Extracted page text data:
=-=-=-=-=

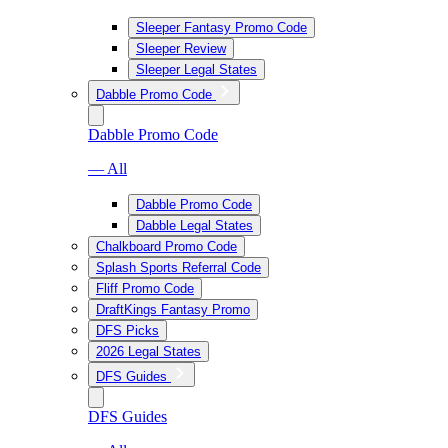
Sleeper Fantasy Promo Code
Sleeper Review
Sleeper Legal States
Dabble Promo Code
Dabble Promo Code
— All
Dabble Promo Code
Dabble Legal States
Chalkboard Promo Code
Splash Sports Referral Code
Fliff Promo Code
DraftKings Fantasy Promo
DFS Picks
2026 Legal States
DFS Guides
DFS Guides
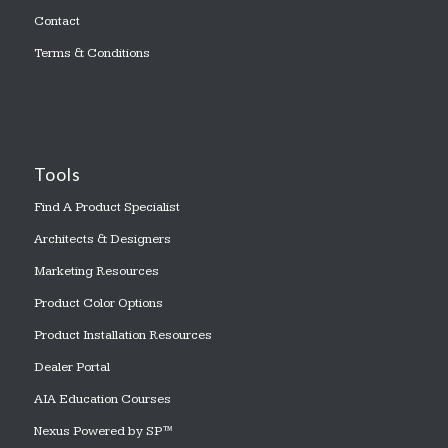
Contact
Terms & Conditions
Tools
Find A Product Specialist
Architects & Designers
Marketing Resources
Product Color Options
Product Installation Resources
Dealer Portal
AIA Education Courses
Nexus Powered by SP™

=-=-=-=-=

**PROBLEM TO WORK ON**
From the entries above, return each line with the word "Sleeper" in it.

**WRITTEN SOLUTION**
Sleeper Fantasy Promo Code
Sleeper Review
Sleeper Legal States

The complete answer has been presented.